Every organisation exists to deliver value (products, services or something less tangible) to ‘customers’ and other stakeholders. However strategic intent is defined, it is about delivering value both ‘outside’ (customers, suppliers, regulators, community etc.) and ‘inside’ (staff, shareholders, partners, franchisees etc.). We traditionally manage via the organisation chart, yet no entity shown on that chart can, by itself, deliver external value. In reality, we create, accumulate and deliver value by collaborating across the organisation. While resources are managed vertically with the organisation chart; value is created and delivered horizontally via the process architecture.
Organizational performance is ultimately measured in terms of delivery of the value promised to customers and other stakeholders. This demands proactive management of the cross-functional activity that creates, accumulates, and delivers value. The value pathway must be discovered, value delivery performance must be measured, and performance gaps must be closed where there is a business case for doing so.
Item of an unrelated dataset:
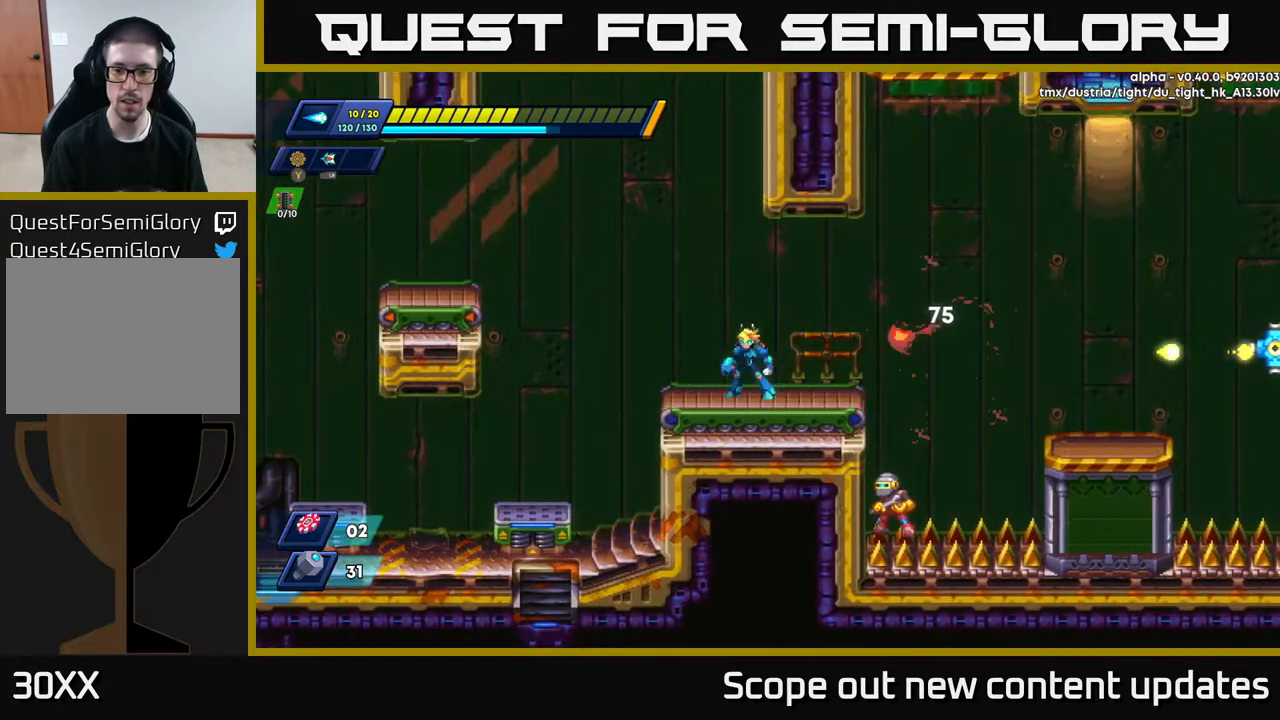
{"buttons": ["A", "R2", "DPAD_RIGHT"], "left_stick": "center", "right_stick": "center", "events": [[17, "DPAD_LEFT", "up"], [67, "DPAD_RIGHT", "down"], [117, "R2", "down"], [300, "A", "down"]]}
It is no longer enough, if it ever was, to have a lean efficient organisation consistently producing a quality product. Henry Ford reduced the time it took to build a Model T chassis from 12½ hours to 1½ hours. That was a prodigious feat but would have been pointless if nobody wanted to buy a car.
Sustaining organisational performance must start with the value proposition – what are we promising to deliver and does anybody care? Then we need to understand how we are delivering that value and the extent to which we are living up to our promises.